Release notes for 1.6
- Improve wrapping of HTML content with auto-generated <html></html> container tags.
Release notes for 1.5
- Fix detection of ContentType=text/html and switch to HTML mode.
- Fix problems parsing DOCTYPE tag when case folding is on.
- Fix reading of XHTML DTD.
- Fix parsing of content of type CDATA that resulted in the error message 'Cannot have ']]>' inside an XML CDATA block'.
- Fix parsing of http://www.virtuelvis.com/download/162/evilml.html.
- Fix parsing of attributes missing the equals sign: height"4" (thanks to Ulrich Schwanitz for his fix).
- Fix 'SniffWhitespace' thanks to "Windy Winter".
- Added TestSuite project.
Release notes for 1.4
- Added UserAgent string "Mozilla/4.0 (compatible;);" so that SgmlReader gets the right content from webservers. Fixed handling of HTML that does not start with root <html> element tag. Fixed handling of built in HTML entities.
Release notes for 1.3
- Changed ToUpper to CaseFolding enum and added support for "auto-folding" based on input.
- Added support for <![CDATA[...]]> blocks.
- Added proper encoding support, including support for HTML <META http-equiv="content-type". This means output now has the correct XML declaration (unless you specify the new -noxml option) and any existing xml declarations in the input are stipped out so you don't end up with two.

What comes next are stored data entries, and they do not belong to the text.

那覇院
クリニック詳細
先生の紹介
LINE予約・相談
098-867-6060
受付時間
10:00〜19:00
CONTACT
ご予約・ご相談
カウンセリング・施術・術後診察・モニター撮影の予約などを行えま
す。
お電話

- Added support for ASP <%...%> blocks (thanks to Dan Whalin).
- Now strips out DOCTYPE by default since HTML DocTypes can cause problems for XmlDocument when it tries to load the HTML DTD. but added "-doctype" switch for those who really need it to come through.
- Fix handling of Office 2000 <?xml:namespace .../> declarations.
- Remove bogus attributes that have no name, in cases like <class= "test">.
Release notes for 1.2
- Converted back to Visual Studio 7.0 since this is the lowest common denominator.
- Added ToUpper switch for upper case folding, instead of the default lower case.
- Fix handling of UNC paths.
- Added OFX test suite.
- Fixed bug in parsing CDATA type elements (like <script><!-- --></script>)
Release notes for 1.1
- Upgraded project to Visual Studio 7.1.
- Fixed bug in accessing https authenticated sites.
- Fixed bug in handling of content that contains nulls.
- Improved handling of <!DOCTYPE with PUBLIC and no SYSTEM literal.
- Fixed bug in losing attributes when auto-closing tags.
- Fixed pretty printing output by adding WhitespaceHandling flag to SgmlReader.
Release notes for 1.0.4
- Added -encoding option so you can change the encoding of the output file.
Release notes for 1.0.3.26932
- Implemented ReadOuterXml and ReadInnerXml and fix some bugs in dealing with xmlns attributes and dealing with non-HTML tags.
Release notes for 1.0.3
- Fixed some CLS compliance problems with using SgmlReader from VB and a null reference exception bug when loading SgmlReader from XmlDocument
Release notes for 1.0.2.21225
- Fixed bug in handling of encodings. Now uses the correct encoding returned from the HTTP server
Release notes for 1.0.2.21105
- Fixed bug in handling of input that contains blank lines at the top.
Release notes for 1.0.2
- Added fix for the way IE & Netscape deal with characters in the range 0x80 through 0x9F in HTML.
Release notes for 1.0.1
- Fixed bug in handling of empty elements, like <INPUT>
Release notes for 1.0
- Add wildcard support for command line utility.